Microsoft is building on its 2002 buy of Danish business application developer, Navision A/S, with the release of its first major product built on the Navision software suite.
Dubbed Microsoft Navision 4.0, the software is aimed at strengthening the company's position in the business application market targeting small and medium-sized businesses (SMBs). Microsoft has been trying to carve a niche in the category over the past few years, investing $US2.4 billion to enter the market with its buy of Navision and US midmarket business application provider, Great Plains Software.
The Navision 4.0 release includes financial, manufacturing, customer management, supply chain, analytics and e-commerce data tools and offers users a new interface modeled after Microsoft's Office Outlook 2003. The main change in the suite is its tighter integration with Microsoft's technology stack.
"To a large extent integration with Microsoft is what the release of 4.0 is about," business manager for Microsoft Business Solutions Navision, Jen Silleman, said.
For example, Excel was used as a viewer for the business analytics graphing tools, Silleman said, and new notification services were built on Microsoft's SQL Server.
The update is also aimed at connecting partners and customers, offering an Extensible Markup Language (XML) port so customers can customise the software for document exchange.
The suite is aimed at companies' inventory, manufacturing and business services needs, and although it is for SMBs, Microsoft is also pushing it for subsidiaries and divisions or branch offices of larger companies.

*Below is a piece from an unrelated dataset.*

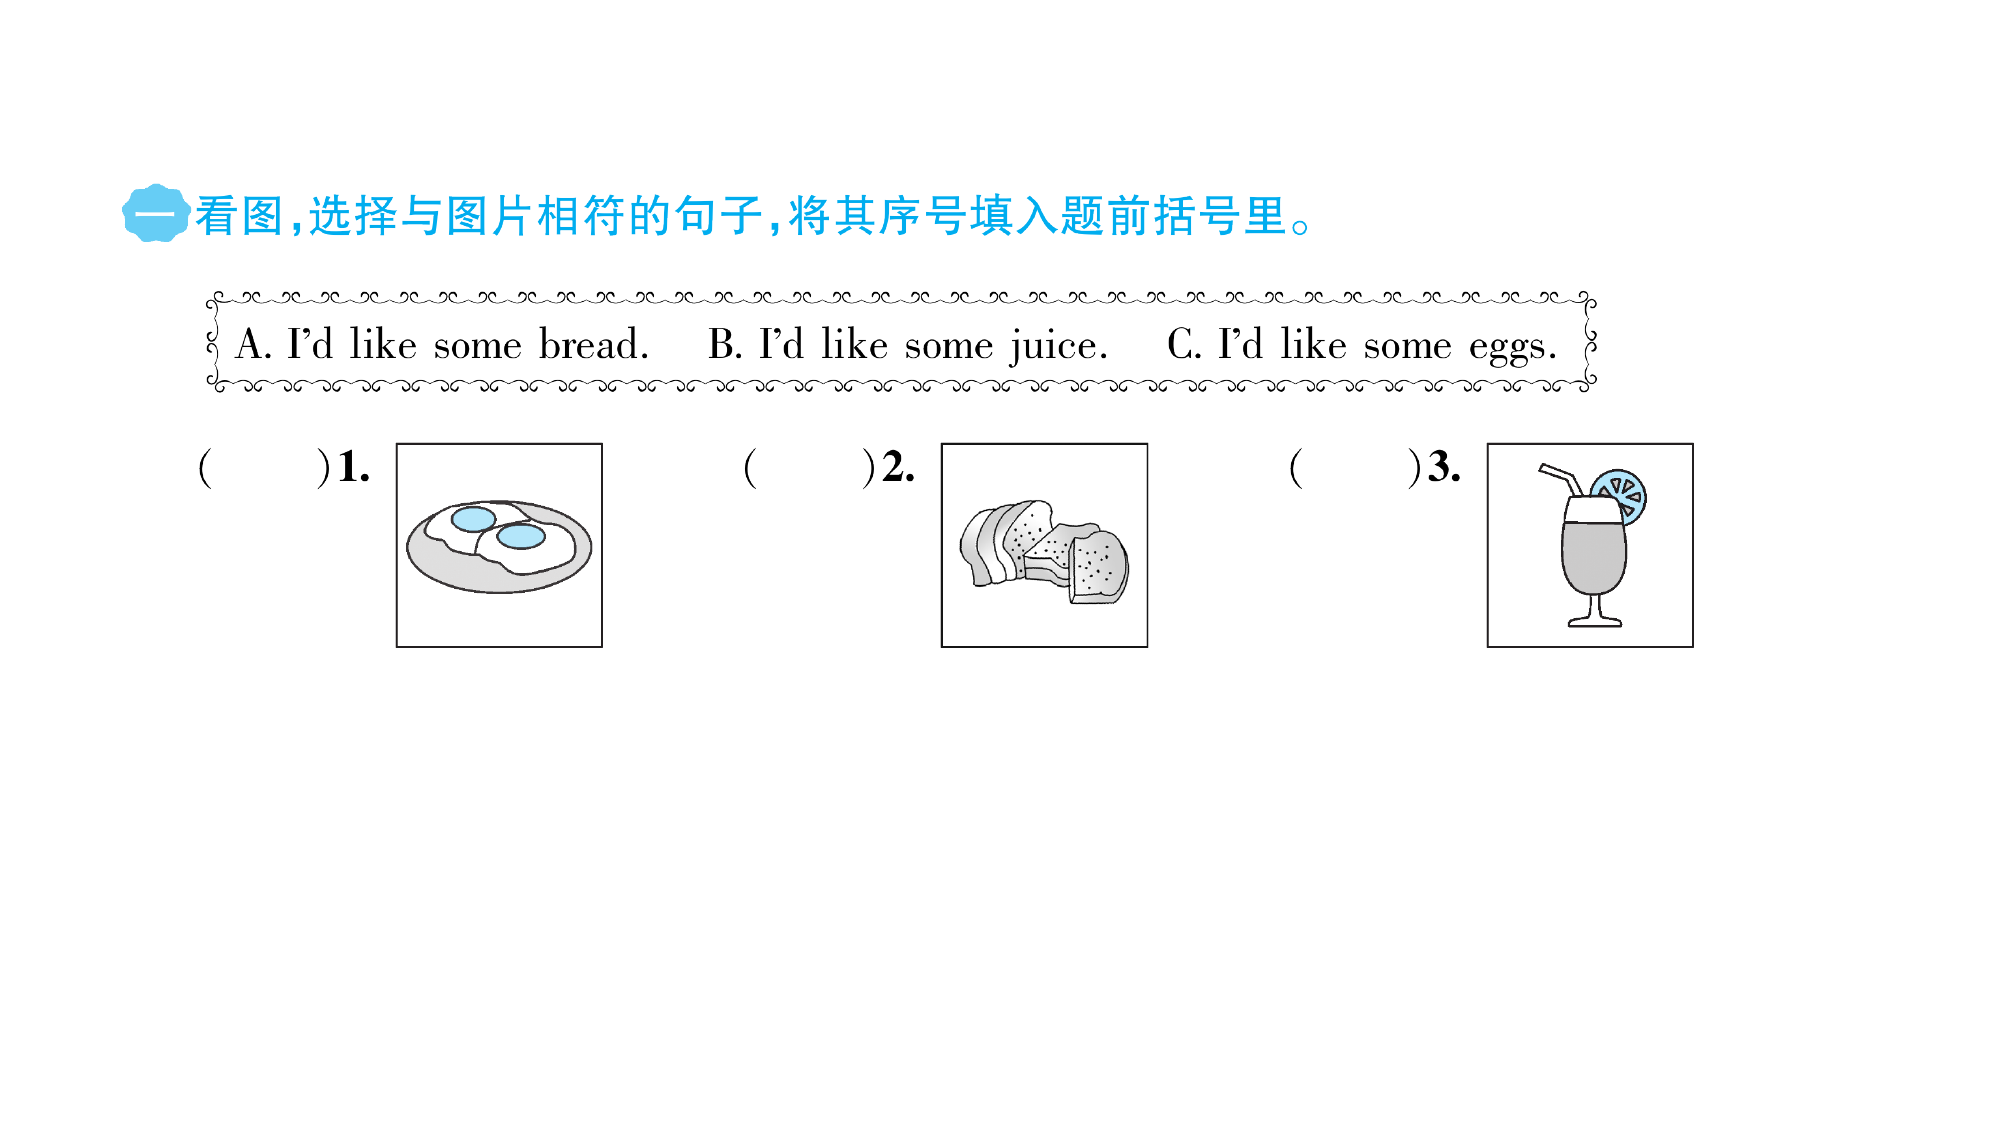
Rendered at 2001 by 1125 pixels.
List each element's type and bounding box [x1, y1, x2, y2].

picture [118, 177, 2000, 667]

"A lot of the needs of small businesses are the same as the needs in big business," Silleman said.
However, Microsoft has been adamant that it is not setting its sights on the enterprise market dominated by the likes of SAP AG and Oracle.
The SMB market is highly fragmented, with one or two leading players in each country or region, according to RedMonk analyst, James Governor.
With no global leader and an estimated 40 million small business and 600,000 midsized companies worldwide, Microsoft predicts enormous market potential. It has said that it is investing $US10 billion in its SMB efforts over the next five years, in addition to $US1.7 billion for its partners program and $US850 million for the Microsoft Business Solutions group in fiscal 2005.
"We truly believe that we have a huge potential in that marketplace," Silleman said.
The new software will be released in Australia in the first quarter of next year.